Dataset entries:
·····
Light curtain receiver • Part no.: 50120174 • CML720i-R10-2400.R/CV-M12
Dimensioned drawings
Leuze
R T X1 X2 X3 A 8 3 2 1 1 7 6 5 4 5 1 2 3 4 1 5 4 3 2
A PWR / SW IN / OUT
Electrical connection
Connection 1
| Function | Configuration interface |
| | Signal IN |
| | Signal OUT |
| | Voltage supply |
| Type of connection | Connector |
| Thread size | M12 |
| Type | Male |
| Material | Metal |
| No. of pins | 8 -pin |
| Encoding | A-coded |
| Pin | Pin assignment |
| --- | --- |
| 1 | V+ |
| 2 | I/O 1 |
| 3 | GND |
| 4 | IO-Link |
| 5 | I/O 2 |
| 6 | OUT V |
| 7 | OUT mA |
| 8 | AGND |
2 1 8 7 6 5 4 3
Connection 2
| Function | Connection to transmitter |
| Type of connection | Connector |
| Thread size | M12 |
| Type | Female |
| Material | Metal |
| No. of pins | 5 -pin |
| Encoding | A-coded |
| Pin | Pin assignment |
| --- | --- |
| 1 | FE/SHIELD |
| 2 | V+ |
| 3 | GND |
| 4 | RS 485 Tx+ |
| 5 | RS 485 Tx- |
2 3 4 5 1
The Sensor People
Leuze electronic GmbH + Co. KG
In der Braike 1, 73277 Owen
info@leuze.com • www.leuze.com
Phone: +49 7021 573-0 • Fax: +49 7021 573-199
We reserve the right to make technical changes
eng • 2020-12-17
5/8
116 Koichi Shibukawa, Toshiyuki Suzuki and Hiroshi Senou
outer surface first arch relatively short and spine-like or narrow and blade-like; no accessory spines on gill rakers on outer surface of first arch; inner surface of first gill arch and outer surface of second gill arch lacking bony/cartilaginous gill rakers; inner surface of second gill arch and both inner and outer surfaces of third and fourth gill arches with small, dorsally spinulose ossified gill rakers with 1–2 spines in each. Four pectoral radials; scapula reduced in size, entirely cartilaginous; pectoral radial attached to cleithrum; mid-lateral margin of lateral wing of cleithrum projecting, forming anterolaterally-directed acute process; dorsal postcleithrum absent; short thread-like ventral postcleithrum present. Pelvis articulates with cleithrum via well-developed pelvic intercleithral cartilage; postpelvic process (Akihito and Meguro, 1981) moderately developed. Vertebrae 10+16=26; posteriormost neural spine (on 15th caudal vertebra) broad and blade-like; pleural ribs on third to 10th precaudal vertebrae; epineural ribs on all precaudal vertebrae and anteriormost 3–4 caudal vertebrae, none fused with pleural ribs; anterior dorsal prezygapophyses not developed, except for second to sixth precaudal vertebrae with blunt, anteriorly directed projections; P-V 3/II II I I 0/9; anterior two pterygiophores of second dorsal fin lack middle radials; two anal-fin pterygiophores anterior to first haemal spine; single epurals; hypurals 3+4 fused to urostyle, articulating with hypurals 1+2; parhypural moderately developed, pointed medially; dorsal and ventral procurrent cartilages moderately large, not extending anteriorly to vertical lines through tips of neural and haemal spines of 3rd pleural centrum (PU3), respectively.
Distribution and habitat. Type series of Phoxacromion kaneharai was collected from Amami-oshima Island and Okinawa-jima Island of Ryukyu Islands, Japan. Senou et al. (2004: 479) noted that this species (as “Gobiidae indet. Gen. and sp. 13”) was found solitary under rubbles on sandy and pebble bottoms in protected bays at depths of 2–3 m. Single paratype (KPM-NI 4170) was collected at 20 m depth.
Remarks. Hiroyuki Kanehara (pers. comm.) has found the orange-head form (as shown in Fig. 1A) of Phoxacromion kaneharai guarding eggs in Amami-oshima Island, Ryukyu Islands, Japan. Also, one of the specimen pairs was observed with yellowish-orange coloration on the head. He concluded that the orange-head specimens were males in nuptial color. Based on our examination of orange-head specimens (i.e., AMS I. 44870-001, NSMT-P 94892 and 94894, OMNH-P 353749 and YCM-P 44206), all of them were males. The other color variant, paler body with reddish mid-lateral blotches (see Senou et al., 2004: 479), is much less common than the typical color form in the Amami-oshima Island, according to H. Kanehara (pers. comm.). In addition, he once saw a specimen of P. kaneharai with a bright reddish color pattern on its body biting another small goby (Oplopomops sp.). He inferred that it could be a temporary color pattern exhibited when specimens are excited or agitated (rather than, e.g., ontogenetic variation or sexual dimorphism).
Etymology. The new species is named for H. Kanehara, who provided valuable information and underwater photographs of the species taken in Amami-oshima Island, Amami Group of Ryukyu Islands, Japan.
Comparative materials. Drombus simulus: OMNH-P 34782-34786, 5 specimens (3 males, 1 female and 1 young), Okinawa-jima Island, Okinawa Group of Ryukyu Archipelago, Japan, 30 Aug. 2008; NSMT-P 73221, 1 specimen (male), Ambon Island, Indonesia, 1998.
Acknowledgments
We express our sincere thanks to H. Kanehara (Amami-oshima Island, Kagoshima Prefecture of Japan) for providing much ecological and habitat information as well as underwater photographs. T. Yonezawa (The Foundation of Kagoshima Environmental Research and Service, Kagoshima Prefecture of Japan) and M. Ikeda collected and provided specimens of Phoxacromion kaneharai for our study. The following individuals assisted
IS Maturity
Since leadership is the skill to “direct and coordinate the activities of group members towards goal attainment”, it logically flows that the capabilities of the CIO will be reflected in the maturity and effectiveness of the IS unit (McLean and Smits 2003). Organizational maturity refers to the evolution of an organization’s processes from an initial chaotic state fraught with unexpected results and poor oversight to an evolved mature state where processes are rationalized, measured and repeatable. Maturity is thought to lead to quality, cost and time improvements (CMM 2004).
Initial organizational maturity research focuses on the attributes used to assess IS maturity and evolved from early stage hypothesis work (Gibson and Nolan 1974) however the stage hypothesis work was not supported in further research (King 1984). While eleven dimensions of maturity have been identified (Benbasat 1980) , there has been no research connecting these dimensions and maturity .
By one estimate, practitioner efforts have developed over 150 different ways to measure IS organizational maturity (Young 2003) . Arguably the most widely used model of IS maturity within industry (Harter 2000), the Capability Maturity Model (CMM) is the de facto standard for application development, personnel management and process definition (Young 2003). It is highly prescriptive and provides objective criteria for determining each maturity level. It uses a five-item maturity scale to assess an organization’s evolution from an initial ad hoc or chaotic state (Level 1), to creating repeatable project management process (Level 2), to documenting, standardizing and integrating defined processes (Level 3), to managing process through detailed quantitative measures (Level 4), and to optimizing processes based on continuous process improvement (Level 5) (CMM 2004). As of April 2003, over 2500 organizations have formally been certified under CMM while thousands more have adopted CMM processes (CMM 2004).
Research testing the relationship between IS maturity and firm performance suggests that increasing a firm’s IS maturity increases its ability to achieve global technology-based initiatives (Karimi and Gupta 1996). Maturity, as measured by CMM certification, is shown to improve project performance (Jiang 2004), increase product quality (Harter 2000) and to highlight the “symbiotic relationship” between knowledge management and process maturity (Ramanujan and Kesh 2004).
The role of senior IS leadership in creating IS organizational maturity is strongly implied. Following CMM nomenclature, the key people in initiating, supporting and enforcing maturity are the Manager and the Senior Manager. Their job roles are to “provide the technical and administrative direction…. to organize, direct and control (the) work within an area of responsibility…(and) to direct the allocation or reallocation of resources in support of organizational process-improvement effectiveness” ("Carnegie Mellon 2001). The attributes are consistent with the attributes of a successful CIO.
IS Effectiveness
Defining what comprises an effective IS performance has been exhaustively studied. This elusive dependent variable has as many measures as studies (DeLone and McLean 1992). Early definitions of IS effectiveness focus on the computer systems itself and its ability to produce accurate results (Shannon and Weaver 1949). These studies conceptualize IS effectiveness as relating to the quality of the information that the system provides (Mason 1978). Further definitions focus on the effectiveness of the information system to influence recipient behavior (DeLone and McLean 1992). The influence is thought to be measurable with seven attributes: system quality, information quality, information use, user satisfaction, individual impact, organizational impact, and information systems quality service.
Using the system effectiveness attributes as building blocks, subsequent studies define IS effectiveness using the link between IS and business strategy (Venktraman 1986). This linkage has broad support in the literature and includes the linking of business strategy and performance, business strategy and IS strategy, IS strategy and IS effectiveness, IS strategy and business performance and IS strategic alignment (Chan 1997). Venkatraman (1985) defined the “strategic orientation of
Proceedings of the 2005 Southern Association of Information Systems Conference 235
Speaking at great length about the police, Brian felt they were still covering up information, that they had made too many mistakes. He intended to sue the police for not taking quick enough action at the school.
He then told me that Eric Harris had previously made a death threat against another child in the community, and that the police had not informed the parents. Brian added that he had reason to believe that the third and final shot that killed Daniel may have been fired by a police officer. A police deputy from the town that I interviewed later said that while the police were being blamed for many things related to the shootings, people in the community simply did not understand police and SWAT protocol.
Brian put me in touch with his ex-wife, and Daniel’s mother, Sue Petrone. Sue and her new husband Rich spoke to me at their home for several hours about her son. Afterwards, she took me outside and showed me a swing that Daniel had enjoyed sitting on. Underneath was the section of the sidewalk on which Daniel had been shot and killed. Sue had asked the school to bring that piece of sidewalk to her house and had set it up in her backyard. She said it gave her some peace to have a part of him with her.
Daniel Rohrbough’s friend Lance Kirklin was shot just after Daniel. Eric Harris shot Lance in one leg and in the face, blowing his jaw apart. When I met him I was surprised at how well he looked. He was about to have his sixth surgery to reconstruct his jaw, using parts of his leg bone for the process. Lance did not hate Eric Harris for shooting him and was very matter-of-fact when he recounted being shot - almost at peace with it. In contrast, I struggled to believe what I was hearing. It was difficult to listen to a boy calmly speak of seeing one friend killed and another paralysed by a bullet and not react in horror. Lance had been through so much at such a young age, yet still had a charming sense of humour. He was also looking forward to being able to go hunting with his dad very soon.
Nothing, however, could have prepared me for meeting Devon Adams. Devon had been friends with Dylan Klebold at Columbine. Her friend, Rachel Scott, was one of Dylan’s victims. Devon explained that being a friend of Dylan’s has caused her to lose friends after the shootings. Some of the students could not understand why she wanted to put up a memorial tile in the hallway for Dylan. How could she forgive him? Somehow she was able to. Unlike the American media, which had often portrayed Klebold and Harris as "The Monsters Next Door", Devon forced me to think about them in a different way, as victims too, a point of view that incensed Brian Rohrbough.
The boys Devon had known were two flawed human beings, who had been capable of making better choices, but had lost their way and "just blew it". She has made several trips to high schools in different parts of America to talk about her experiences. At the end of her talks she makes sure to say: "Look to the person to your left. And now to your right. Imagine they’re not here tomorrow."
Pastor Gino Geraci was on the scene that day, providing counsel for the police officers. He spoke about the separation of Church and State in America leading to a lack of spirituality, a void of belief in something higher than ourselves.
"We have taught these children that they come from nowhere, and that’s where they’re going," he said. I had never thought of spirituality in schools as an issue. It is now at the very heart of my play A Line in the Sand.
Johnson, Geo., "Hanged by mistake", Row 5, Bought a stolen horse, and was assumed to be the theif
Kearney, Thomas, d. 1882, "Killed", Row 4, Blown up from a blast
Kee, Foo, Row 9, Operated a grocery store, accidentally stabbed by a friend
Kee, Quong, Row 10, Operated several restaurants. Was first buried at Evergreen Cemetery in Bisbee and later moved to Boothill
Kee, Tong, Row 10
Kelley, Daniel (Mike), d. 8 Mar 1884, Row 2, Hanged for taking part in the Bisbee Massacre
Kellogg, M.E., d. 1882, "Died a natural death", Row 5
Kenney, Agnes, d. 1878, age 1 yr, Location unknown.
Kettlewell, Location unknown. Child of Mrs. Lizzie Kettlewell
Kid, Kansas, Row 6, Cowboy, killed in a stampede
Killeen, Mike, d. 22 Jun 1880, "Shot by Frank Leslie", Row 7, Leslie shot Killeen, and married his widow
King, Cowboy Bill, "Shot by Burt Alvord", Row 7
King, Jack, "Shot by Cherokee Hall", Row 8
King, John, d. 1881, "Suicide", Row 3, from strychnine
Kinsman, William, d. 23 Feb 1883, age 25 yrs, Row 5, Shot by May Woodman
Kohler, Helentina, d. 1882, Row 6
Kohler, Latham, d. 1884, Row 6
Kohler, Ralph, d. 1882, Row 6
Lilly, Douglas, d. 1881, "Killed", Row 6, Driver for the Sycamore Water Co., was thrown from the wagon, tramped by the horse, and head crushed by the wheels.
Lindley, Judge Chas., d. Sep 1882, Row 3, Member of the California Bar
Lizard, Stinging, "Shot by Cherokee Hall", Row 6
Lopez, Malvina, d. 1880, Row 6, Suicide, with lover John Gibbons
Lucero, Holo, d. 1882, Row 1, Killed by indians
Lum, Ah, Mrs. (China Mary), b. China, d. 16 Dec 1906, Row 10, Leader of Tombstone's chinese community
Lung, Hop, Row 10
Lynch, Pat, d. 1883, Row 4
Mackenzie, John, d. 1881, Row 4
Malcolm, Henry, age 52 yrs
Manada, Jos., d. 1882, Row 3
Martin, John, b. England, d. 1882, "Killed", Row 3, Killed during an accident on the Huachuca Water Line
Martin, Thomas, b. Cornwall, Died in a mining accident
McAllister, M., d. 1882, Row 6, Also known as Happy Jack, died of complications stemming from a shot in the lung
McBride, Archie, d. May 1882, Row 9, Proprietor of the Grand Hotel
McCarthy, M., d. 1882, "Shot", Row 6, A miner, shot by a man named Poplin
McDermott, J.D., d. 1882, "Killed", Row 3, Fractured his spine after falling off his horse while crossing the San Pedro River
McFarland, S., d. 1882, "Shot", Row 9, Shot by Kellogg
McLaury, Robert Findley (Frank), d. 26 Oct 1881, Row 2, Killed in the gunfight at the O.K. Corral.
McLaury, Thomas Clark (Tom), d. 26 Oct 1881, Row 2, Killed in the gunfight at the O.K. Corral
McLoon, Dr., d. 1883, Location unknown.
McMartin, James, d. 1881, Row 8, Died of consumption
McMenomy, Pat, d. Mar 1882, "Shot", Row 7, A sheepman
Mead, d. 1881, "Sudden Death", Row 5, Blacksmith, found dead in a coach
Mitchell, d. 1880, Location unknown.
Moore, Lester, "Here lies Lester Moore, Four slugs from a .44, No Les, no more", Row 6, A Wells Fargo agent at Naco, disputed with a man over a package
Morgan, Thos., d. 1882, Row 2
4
·····
- WORK ORDER: Identify every line above that includes the word "Operated", and show those lines.

- PROBLEM SOLUTION:
Kee, Foo, Row 9, Operated a grocery store, accidentally stabbed by a friend
Kee, Quong, Row 10, Operated several restaurants. Was first buried at Evergreen Cemetery in Bisbee and later moved to Boothill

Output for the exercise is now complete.